> Your instructions
The answer should be an exact repeat of the stretch of material below from the line containing "Microlab M108BT Bluetooth" through the line containing "solution provides clean".
(Data extracts begins)
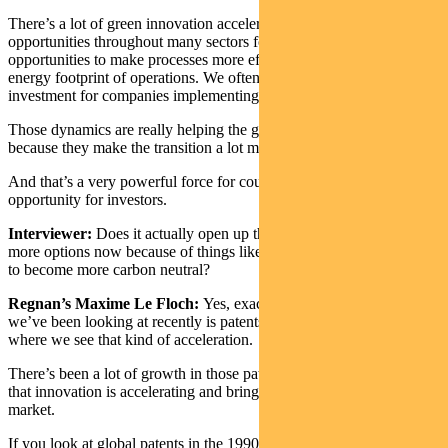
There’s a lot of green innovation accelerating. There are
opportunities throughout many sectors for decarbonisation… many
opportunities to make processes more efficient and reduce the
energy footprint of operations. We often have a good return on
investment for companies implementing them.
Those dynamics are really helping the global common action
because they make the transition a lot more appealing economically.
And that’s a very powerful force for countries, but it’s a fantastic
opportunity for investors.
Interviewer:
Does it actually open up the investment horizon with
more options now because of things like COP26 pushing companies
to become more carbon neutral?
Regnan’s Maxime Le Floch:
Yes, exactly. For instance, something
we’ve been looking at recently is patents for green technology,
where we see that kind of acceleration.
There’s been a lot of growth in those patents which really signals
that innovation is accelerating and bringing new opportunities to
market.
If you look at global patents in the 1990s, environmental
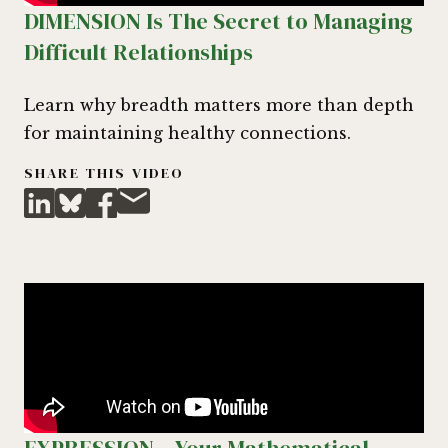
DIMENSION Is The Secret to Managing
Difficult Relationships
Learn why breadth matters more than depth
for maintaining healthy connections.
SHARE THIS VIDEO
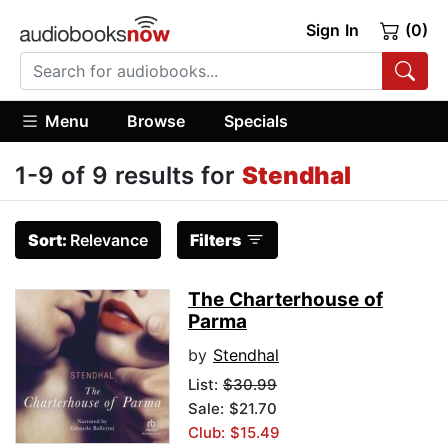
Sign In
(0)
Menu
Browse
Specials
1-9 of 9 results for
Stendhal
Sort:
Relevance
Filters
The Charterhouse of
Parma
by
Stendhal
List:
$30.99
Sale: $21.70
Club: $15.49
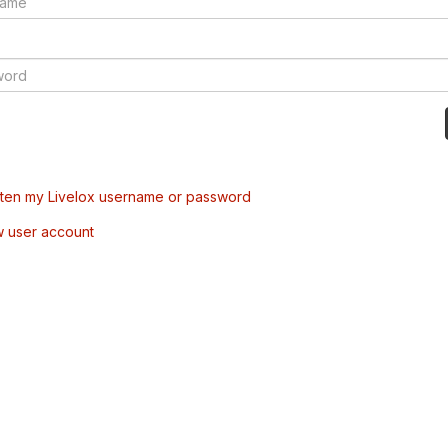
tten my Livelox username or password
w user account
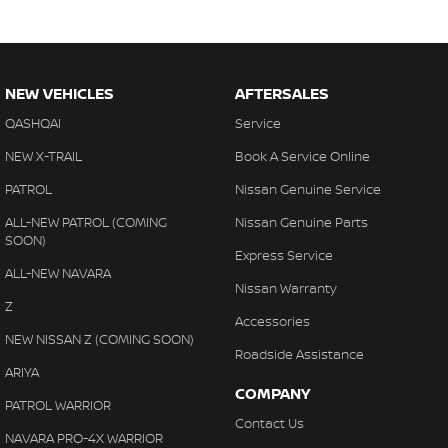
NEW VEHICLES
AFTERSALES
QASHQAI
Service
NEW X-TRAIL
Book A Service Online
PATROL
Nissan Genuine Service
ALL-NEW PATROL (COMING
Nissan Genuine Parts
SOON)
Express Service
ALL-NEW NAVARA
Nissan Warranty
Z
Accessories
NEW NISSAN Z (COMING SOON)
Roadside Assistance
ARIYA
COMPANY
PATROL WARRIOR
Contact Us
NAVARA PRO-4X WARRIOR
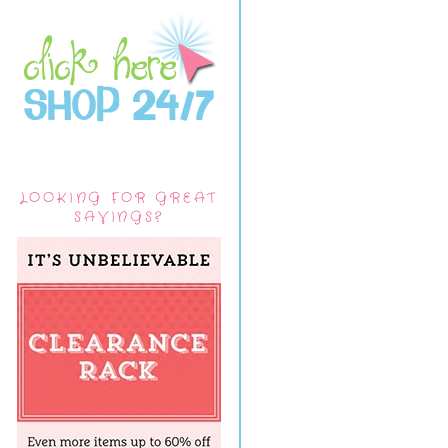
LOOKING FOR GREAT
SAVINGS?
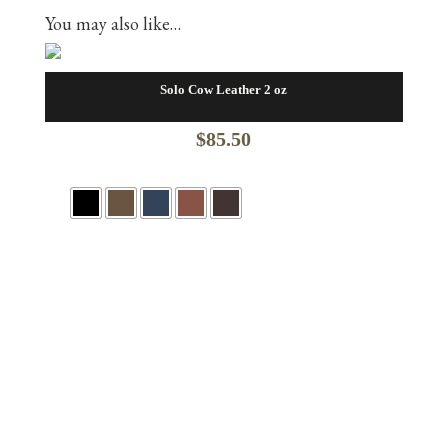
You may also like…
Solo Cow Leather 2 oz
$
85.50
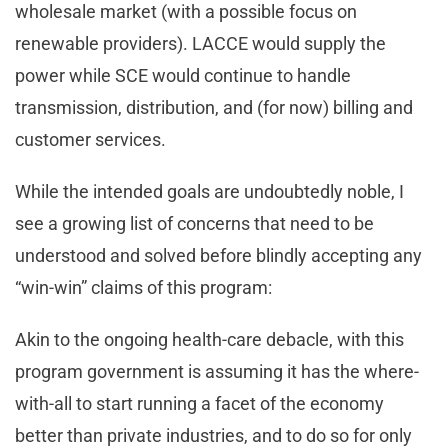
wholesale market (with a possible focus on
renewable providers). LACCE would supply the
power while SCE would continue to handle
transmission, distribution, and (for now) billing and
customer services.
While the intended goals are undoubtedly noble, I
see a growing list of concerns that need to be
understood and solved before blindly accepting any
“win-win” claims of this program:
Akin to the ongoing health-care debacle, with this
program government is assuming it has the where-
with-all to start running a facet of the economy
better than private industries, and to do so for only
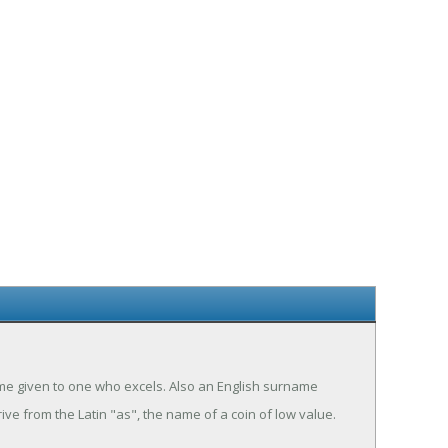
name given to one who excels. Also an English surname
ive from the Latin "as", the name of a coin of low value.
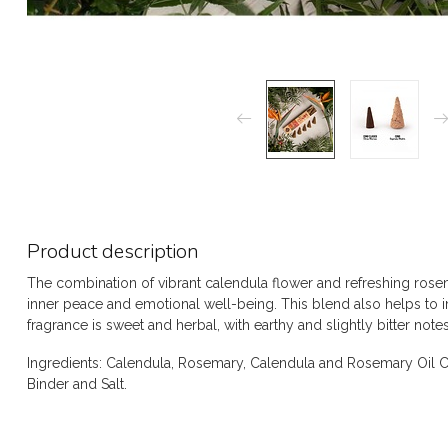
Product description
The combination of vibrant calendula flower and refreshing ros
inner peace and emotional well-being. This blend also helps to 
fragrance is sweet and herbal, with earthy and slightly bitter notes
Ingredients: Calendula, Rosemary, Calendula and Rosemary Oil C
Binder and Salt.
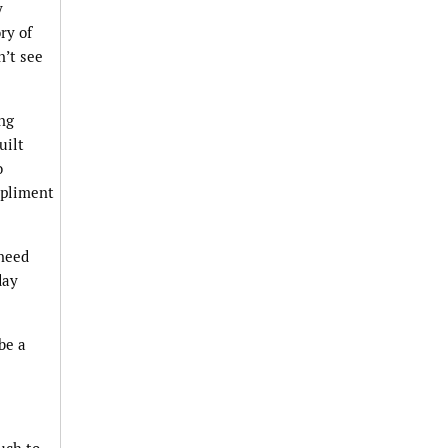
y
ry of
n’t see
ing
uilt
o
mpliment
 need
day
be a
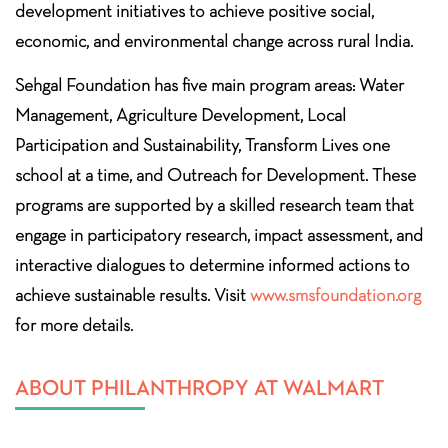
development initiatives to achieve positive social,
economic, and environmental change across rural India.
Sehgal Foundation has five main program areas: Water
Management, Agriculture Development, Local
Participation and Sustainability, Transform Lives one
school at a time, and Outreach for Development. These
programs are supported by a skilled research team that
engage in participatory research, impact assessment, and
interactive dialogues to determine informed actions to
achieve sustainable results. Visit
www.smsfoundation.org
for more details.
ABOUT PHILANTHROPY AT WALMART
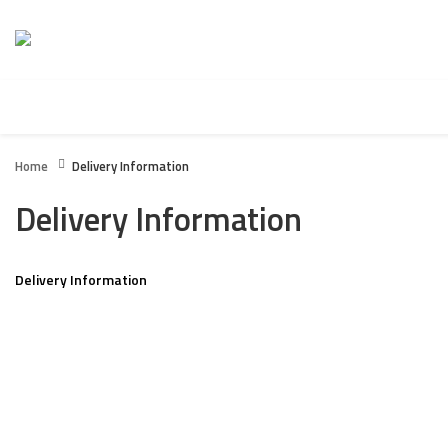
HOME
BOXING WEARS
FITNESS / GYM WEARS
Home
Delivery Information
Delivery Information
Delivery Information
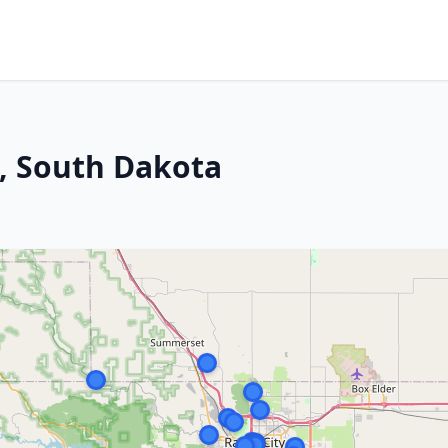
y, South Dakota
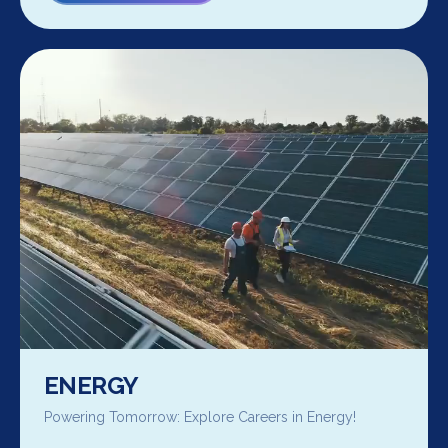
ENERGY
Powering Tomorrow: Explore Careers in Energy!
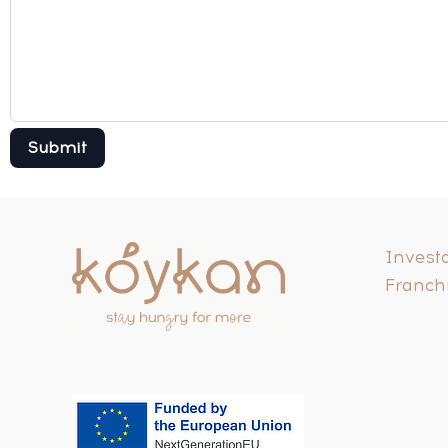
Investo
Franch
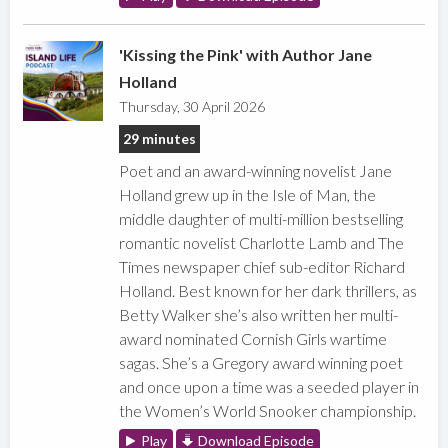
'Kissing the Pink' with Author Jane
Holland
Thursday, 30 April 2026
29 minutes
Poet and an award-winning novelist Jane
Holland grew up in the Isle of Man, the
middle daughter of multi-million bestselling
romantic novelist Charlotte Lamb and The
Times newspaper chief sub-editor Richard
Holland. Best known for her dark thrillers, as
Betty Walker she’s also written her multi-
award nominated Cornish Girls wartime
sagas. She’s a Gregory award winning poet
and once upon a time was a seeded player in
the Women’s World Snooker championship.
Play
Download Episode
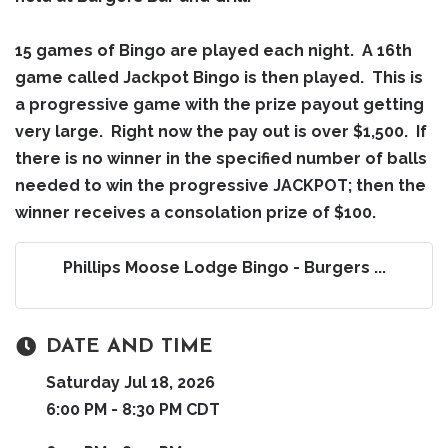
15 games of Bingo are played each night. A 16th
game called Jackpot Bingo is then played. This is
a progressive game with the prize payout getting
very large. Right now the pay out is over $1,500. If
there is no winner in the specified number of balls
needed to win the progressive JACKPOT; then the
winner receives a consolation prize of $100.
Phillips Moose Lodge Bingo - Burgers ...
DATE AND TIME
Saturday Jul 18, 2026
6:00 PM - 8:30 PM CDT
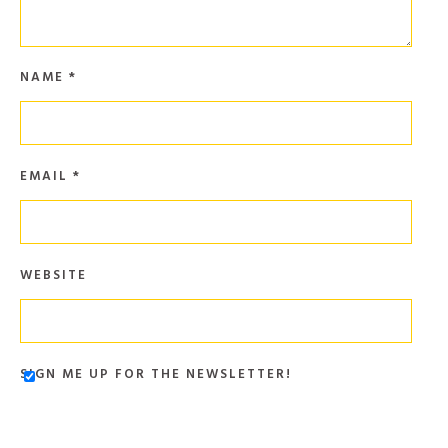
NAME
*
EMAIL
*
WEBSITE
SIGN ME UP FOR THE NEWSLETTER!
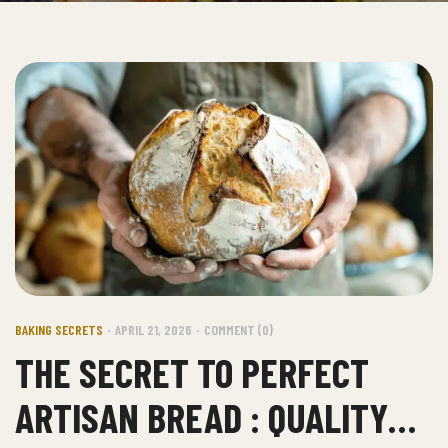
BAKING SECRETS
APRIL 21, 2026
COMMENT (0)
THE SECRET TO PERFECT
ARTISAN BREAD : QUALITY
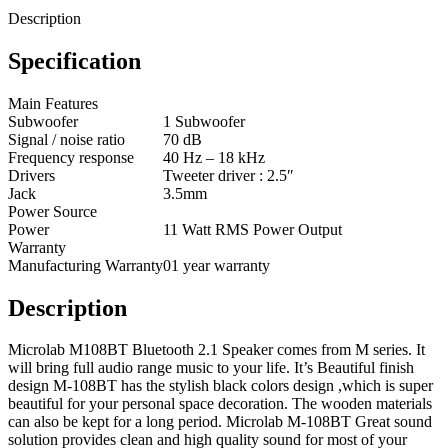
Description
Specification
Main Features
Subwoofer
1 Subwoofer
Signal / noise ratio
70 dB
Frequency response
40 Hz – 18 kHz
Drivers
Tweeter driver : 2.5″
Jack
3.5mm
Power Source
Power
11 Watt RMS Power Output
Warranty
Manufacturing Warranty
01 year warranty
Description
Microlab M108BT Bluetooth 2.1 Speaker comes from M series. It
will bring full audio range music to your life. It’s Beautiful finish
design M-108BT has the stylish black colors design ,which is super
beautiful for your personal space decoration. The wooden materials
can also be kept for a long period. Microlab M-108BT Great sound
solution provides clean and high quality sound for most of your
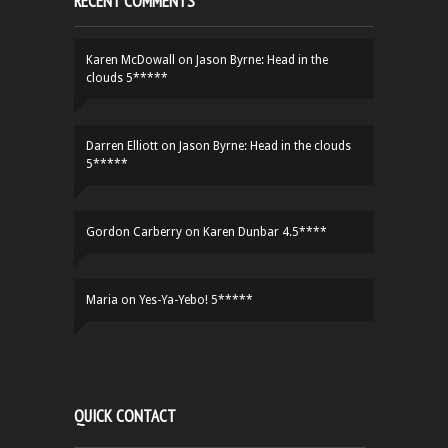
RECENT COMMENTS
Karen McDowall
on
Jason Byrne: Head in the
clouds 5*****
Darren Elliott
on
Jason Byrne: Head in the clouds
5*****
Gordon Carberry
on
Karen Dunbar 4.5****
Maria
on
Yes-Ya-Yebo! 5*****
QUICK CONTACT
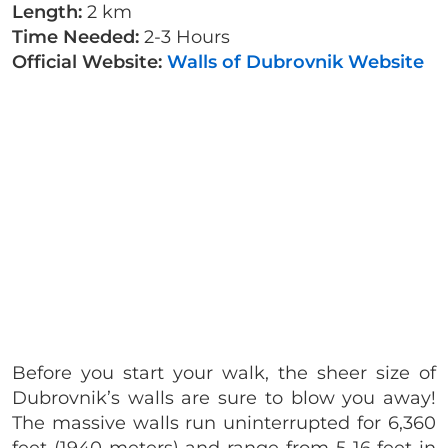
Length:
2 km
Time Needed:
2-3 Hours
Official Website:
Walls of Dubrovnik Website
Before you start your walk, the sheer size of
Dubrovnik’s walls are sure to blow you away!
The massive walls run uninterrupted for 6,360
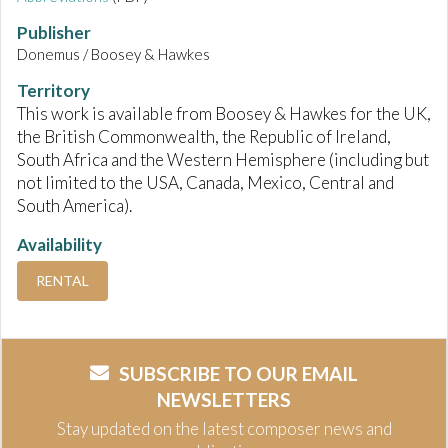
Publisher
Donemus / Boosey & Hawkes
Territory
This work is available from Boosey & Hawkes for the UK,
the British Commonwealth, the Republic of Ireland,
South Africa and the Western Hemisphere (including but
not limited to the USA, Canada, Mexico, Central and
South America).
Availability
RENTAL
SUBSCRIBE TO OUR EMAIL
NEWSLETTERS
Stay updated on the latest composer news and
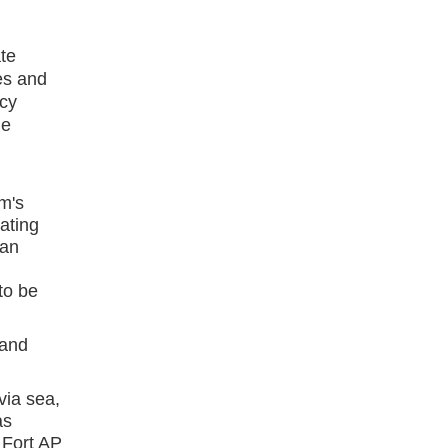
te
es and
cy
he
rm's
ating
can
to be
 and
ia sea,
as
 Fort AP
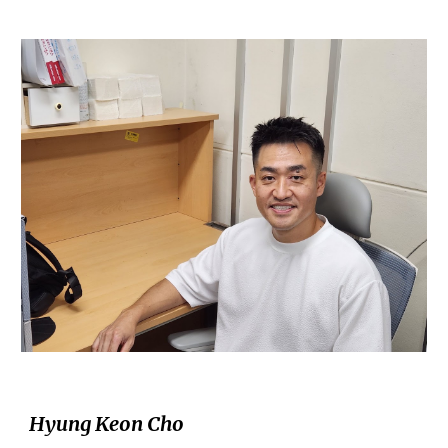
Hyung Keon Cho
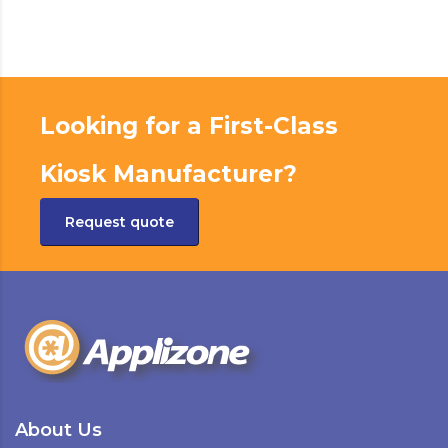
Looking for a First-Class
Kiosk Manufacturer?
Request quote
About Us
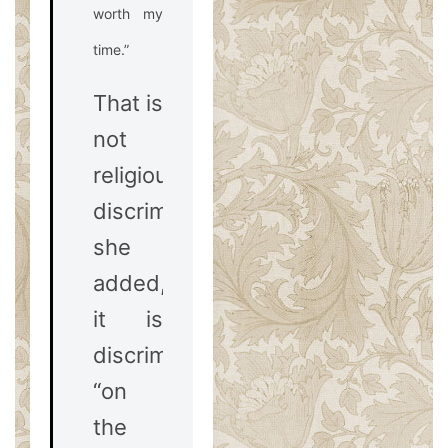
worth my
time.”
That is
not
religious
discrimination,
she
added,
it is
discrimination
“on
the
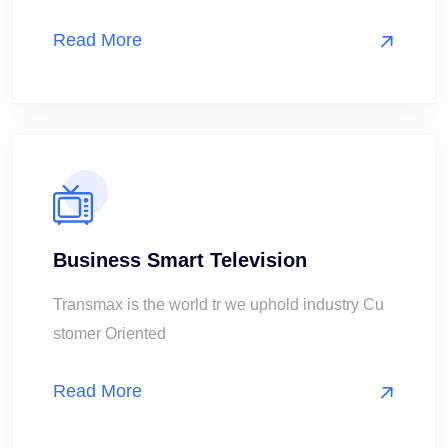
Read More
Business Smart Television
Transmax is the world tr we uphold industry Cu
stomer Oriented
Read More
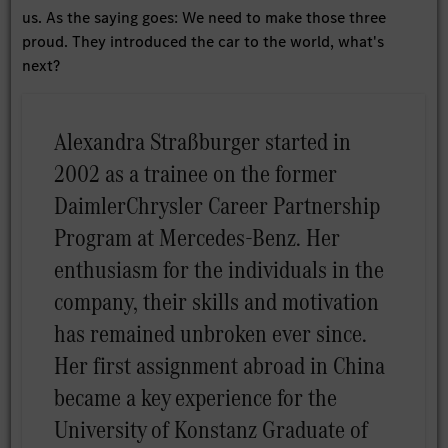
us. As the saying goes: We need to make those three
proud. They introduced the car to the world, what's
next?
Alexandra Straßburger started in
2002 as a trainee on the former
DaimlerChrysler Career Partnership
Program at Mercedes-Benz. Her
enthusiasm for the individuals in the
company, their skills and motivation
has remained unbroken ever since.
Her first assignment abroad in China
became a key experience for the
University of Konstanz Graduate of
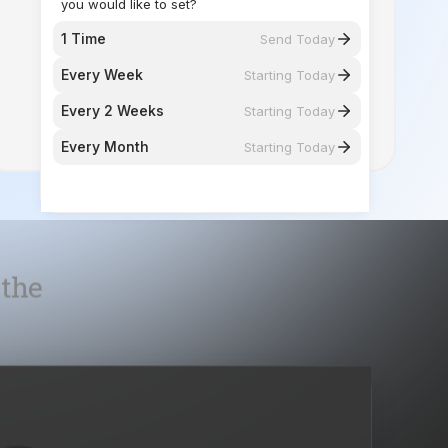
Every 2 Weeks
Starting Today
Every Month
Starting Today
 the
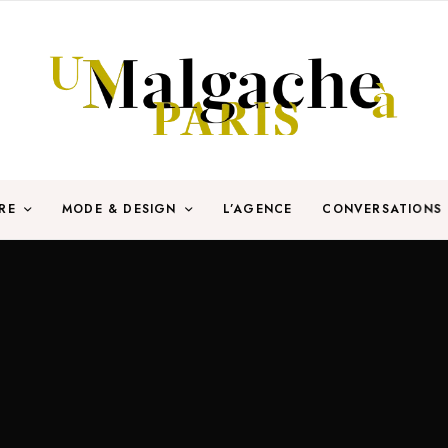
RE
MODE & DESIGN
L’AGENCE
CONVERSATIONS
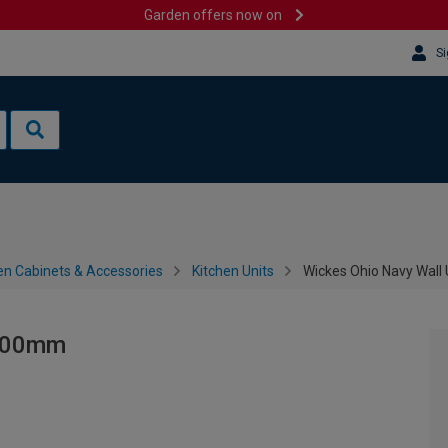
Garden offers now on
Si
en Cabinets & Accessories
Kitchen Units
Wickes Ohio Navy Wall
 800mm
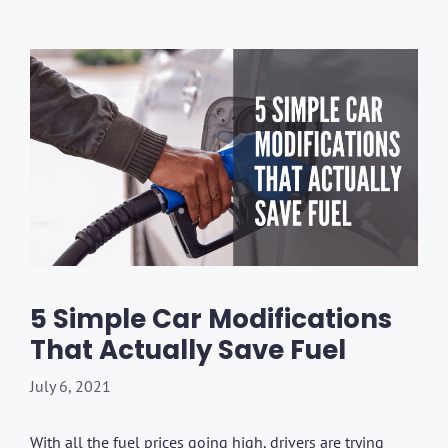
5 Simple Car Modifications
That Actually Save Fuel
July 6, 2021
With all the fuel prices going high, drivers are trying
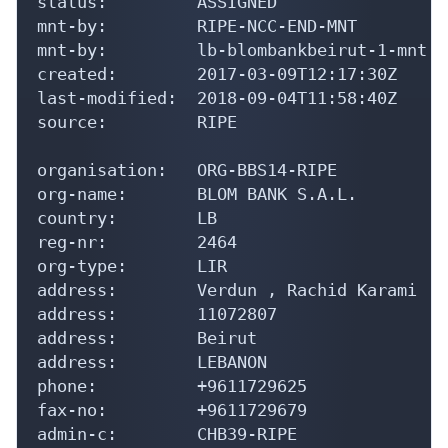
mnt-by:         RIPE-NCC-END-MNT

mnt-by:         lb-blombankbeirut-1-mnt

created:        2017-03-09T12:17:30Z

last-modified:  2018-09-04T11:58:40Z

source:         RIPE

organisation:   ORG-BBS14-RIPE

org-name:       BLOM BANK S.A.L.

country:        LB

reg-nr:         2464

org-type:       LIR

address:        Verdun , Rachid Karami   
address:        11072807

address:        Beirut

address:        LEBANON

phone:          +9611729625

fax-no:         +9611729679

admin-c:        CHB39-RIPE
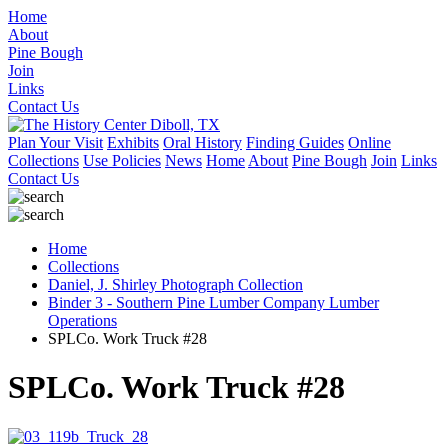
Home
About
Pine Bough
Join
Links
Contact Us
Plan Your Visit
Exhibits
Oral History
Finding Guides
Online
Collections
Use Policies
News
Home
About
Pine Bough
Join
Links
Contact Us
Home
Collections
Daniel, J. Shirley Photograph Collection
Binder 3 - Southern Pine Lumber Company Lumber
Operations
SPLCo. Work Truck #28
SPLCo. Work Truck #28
(Data extracts ends)
> Answer box
Microlab M108BT Bluetooth 2.1 Speaker comes from M series. It
will bring full audio range music to your life. It’s Beautiful finish
design M-108BT has the stylish black colors design ,which is super
beautiful for your personal space decoration. The wooden materials
can also be kept for a long period. Microlab M-108BT Great sound
solution provides clean and high quality sound for most of your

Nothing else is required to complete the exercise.